> [GIVEN INSTRUCTION]: Output the material beneath exactly, leaving nothing out.

> [DATA FOR PROCESSING]:
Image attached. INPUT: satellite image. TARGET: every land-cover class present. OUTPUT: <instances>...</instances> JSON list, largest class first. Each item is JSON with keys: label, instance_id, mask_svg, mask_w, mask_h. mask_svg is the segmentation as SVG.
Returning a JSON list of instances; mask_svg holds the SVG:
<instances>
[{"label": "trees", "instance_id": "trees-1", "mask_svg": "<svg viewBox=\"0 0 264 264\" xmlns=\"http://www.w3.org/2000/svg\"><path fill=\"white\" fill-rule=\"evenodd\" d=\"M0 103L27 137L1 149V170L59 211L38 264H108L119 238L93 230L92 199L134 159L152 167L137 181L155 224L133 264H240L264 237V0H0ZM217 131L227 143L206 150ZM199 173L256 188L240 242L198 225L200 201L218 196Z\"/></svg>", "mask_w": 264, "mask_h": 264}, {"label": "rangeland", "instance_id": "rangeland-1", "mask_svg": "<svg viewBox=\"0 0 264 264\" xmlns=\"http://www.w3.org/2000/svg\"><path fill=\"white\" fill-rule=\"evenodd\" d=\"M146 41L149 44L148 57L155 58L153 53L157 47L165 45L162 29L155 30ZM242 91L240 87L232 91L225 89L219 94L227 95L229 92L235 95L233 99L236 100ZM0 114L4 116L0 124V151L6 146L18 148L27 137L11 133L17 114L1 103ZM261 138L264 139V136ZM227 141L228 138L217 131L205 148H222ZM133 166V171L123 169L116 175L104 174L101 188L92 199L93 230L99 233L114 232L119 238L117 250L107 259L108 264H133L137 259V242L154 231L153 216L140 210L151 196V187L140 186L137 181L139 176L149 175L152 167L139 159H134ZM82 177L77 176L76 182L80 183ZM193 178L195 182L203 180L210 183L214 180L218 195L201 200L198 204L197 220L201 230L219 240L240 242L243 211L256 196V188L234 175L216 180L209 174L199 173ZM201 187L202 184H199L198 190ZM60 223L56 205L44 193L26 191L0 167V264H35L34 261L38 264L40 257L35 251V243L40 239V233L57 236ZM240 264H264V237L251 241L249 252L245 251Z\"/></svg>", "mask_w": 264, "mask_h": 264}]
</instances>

> [FULL OUTPUT]:
Image attached. INPUT: satellite image. TARGET: every land-cover class present. OUTPUT: <instances>...</instances> JSON list, largest class first. Each item is JSON with keys: label, instance_id, mask_svg, mask_w, mask_h. mask_svg is the segmentation as SVG.
Returning a JSON list of instances; mask_svg holds the SVG:
<instances>
[{"label": "trees", "instance_id": "trees-1", "mask_svg": "<svg viewBox=\"0 0 264 264\" xmlns=\"http://www.w3.org/2000/svg\"><path fill=\"white\" fill-rule=\"evenodd\" d=\"M0 103L27 137L1 149V170L59 211L38 264H108L119 238L93 230L92 199L134 159L152 167L137 181L155 224L133 264H240L264 237V0H0ZM217 131L227 143L206 150ZM199 173L256 188L240 242L198 225L200 201L218 196Z\"/></svg>", "mask_w": 264, "mask_h": 264}, {"label": "rangeland", "instance_id": "rangeland-1", "mask_svg": "<svg viewBox=\"0 0 264 264\" xmlns=\"http://www.w3.org/2000/svg\"><path fill=\"white\" fill-rule=\"evenodd\" d=\"M146 41L149 44L148 57L155 58L153 53L157 47L165 45L162 29L155 30ZM242 91L240 87L232 91L225 89L219 94L227 95L229 92L235 95L233 99L236 100ZM0 114L4 116L0 124V151L6 146L18 148L27 137L11 133L17 114L1 103ZM261 138L264 139V136ZM227 141L228 138L217 131L205 148H222ZM133 166V171L123 169L116 175L104 174L101 188L92 199L93 230L99 233L114 232L119 238L117 250L107 259L108 264H133L137 259V242L154 231L153 216L140 210L151 196V187L140 186L137 181L139 176L149 175L152 167L139 159H134ZM82 177L77 176L76 182L80 183ZM193 178L195 182L203 180L210 183L214 180L218 195L201 200L198 204L197 220L201 230L219 240L240 242L243 211L256 196V188L234 175L216 180L209 174L199 173ZM201 187L202 184H199L198 190ZM60 223L56 205L44 193L26 191L0 167V264H35L34 261L38 264L40 257L35 251V243L40 239V233L57 236ZM240 264H264V237L251 241L249 252L245 251Z\"/></svg>", "mask_w": 264, "mask_h": 264}]
</instances>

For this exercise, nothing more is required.